Aim of the exercise
Transcribe the lines of the entries below, starting at the line that contains "de cargas si las comparamos con 20" and ending at the line that contains "n hienosti bändillä", with both of those lines included. Omit the pictures from your answer.

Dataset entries
* * * * * * *

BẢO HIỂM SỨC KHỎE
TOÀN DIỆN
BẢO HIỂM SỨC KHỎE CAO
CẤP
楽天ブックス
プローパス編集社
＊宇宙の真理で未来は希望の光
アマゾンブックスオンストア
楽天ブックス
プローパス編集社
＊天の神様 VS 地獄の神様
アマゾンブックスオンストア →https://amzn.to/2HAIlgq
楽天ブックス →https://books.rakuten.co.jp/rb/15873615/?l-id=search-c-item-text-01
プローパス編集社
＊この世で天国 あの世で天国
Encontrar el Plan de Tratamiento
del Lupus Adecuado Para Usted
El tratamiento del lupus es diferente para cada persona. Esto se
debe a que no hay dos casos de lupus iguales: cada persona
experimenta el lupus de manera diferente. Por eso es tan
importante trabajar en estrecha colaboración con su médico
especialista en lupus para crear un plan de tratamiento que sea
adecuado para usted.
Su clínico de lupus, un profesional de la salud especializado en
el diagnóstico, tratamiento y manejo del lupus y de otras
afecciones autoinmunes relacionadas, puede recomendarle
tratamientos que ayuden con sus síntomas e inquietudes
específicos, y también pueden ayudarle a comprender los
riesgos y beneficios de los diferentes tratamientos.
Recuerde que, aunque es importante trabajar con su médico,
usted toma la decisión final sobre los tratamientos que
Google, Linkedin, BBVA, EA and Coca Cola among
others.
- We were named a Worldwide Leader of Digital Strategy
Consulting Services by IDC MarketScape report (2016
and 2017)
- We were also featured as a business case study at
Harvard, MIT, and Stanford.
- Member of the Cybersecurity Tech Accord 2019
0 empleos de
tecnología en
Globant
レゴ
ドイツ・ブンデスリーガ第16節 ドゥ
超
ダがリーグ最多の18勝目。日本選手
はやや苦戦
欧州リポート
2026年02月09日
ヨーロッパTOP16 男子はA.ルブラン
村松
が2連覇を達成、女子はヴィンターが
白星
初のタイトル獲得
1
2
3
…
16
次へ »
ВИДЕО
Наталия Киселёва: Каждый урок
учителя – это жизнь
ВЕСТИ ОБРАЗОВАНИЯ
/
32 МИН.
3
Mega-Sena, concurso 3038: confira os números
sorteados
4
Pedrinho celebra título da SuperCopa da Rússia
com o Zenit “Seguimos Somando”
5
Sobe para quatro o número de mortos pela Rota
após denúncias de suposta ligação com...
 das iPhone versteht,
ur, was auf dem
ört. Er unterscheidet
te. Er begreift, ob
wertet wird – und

* * * * * * *

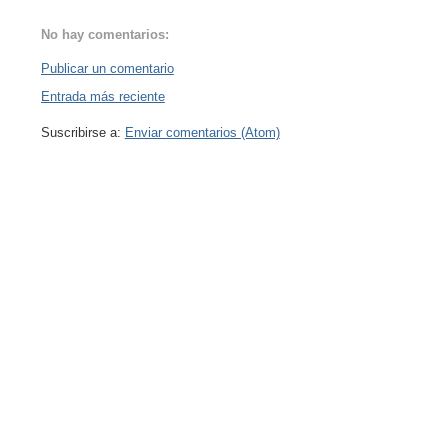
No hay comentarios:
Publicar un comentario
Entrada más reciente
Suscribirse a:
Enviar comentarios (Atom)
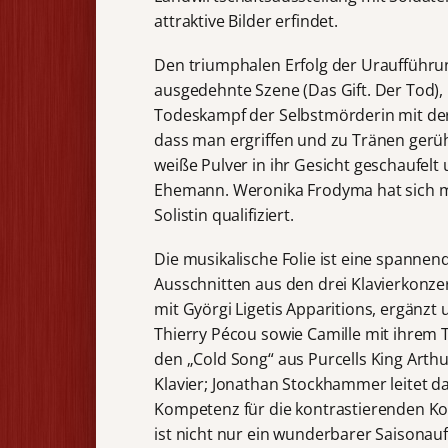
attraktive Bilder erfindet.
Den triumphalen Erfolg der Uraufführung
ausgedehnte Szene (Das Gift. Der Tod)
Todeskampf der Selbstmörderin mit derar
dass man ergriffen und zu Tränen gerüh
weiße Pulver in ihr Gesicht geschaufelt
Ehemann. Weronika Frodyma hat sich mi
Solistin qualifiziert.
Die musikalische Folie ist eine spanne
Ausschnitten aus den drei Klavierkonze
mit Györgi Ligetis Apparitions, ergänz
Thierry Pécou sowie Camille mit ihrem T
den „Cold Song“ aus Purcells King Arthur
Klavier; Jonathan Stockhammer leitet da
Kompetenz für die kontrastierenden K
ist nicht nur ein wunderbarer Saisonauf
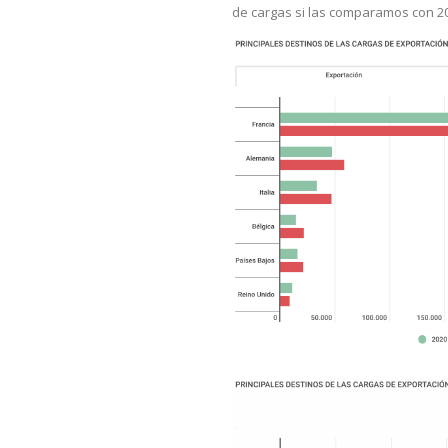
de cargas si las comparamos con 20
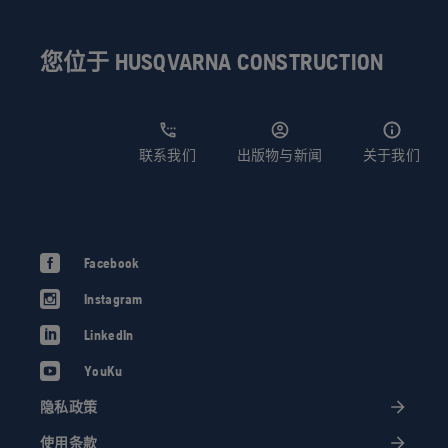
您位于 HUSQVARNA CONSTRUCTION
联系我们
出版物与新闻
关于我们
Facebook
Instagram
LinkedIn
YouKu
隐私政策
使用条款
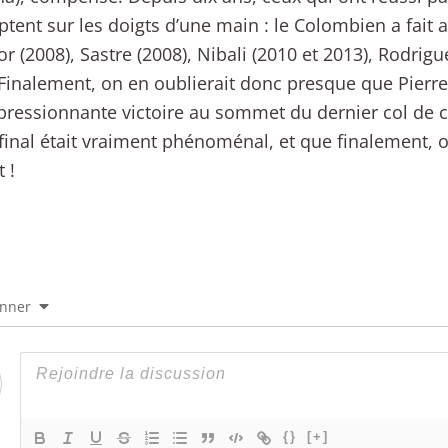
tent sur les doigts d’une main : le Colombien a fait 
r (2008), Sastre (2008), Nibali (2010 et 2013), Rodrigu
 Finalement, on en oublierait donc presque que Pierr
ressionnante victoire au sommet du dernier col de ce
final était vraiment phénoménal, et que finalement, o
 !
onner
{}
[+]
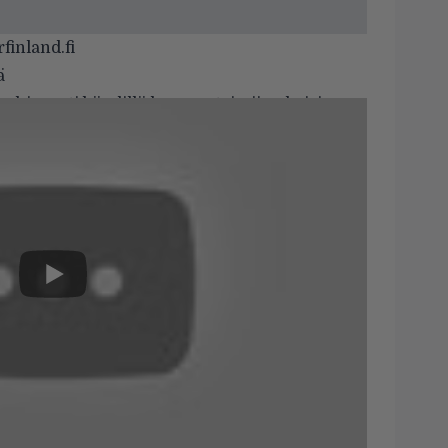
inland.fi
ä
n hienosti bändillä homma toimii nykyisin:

* * * * * * *

Output for this task
de cargas si las comparamos con 20
您位于 HUSQVARNA CONSTRUCTION
联系我们
出版物与新闻
关于我们
Facebook
Instagram
LinkedIn
YouKu
隐私政策
使用条款
tent sur les doigts d’une main : le Colombien a fait 
r (2008), Sastre (2008), Nibali (2010 et 2013), Rodrigu
 Finalement, on en oublierait donc presque que Pierr
ressionnante victoire au sommet du dernier col de ce
final était vraiment phénoménal, et que finalement, o
 !
onner
{}
[+]
inland.fi
ä
n hienosti bändillä homma toimii nykyisin:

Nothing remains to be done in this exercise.